:: Material for this exercise ::

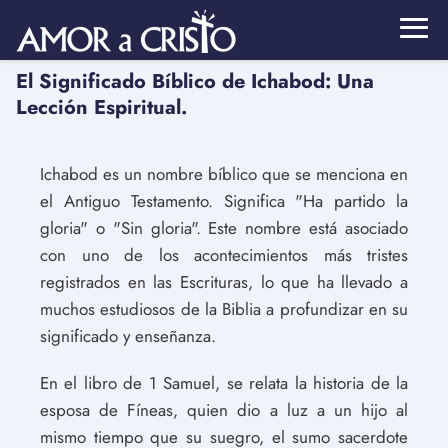
El Significado Bíblico de Ichabod: Una
Lección Espiritual.
Ichabod es un nombre bíblico que se menciona en
el Antiguo Testamento. Significa "Ha partido la
gloria" o "Sin gloria". Este nombre está asociado
con uno de los acontecimientos más tristes
registrados en las Escrituras, lo que ha llevado a
muchos estudiosos de la Biblia a profundizar en su
significado y enseñanza.
En el libro de 1 Samuel, se relata la historia de la
esposa de Fíneas, quien dio a luz a un hijo al
mismo tiempo que su suegro, el sumo sacerdote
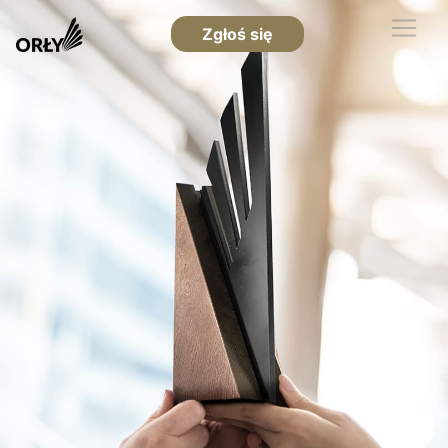
Zgłoś się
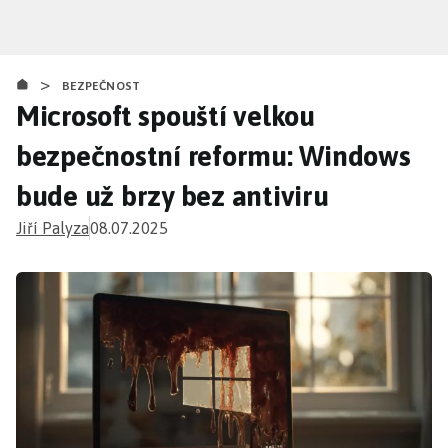
Přejít
k
hlavnímu
>
obsahu
BEZPEČNOST
Microsoft spouští velkou
bezpečnostní reformu: Windows
bude už brzy bez antiviru
Jiří Palyza
08.07.2025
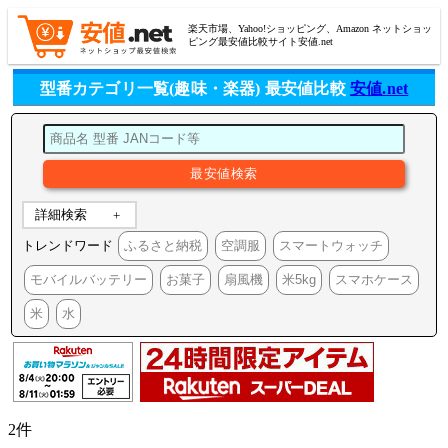
楽天市場、Yahoo!ショッピング、Amazon ネットショッ
ピング最安値比較サイト安値.net
型番カテゴリ一覧(趣味・楽器) 最安値比較
安値.net
詳細検索
トレンドワード
ふるさと納税
空調服
スマートウォッチ
モバイルバッテリー
お菓子
扇風機
米5kg
スマホケース
米
水
2件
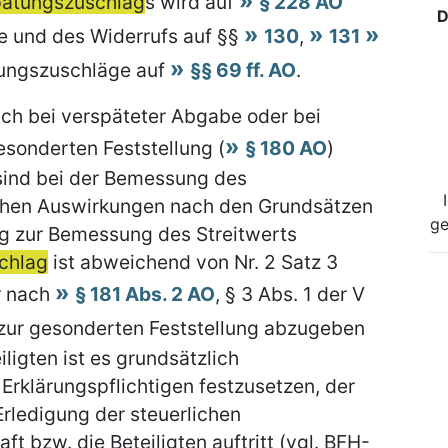
pätungszuschlag
s wird auf
§ 228 AO
D
 und des Widerrufs auf §§
130
,
131
tungszuschläge auf
§§ 69 ff. AO
.
ch bei verspäteter Abgabe oder bei
sonderten Feststellung (
§ 180 AO
)
 sind bei der Bemessung des
ichen Auswirkungen nach den Grundsätzen
ge
ng zur Bemessung des Streitwerts
chlag
ist abweichend von Nr. 2 Satz 3
r nach
§ 181 Abs. 2 AO
, § 3 Abs. 1 der V
 zur gesonderten Feststellung abzugeben
ligten ist es grundsätzlich
Erklärungspflichtigen festzusetzen, der
rledigung der steuerlichen
t bzw. die Beteiligten auftritt (vgl. BFH-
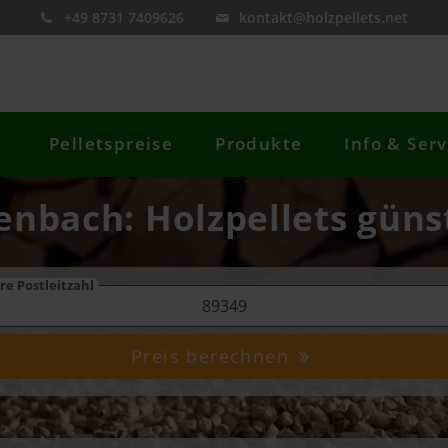
+49 8731 7409626
kontakt@holzpellets.net
Pelletspreise
Produkte
Info & Serv
enbach: Holzpellets güns
re Postleitzahl
Preis berechnen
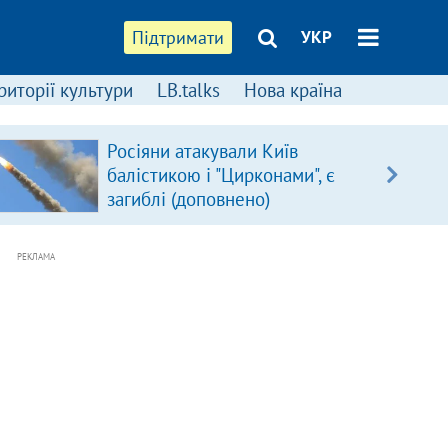
Підтримати
УКР
риторії культури
LB.talks
Нова країна
Росіяни атакували Київ
балістикою і "Цирконами", є
загиблі (доповнено)
РЕКЛАМА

:::

**Task prompt**
Search the data above for the word "Bemessung", then gather each line in which it appears.

**Answer box**
 sind bei der Bemessung des
ng zur Bemessung des Streitwerts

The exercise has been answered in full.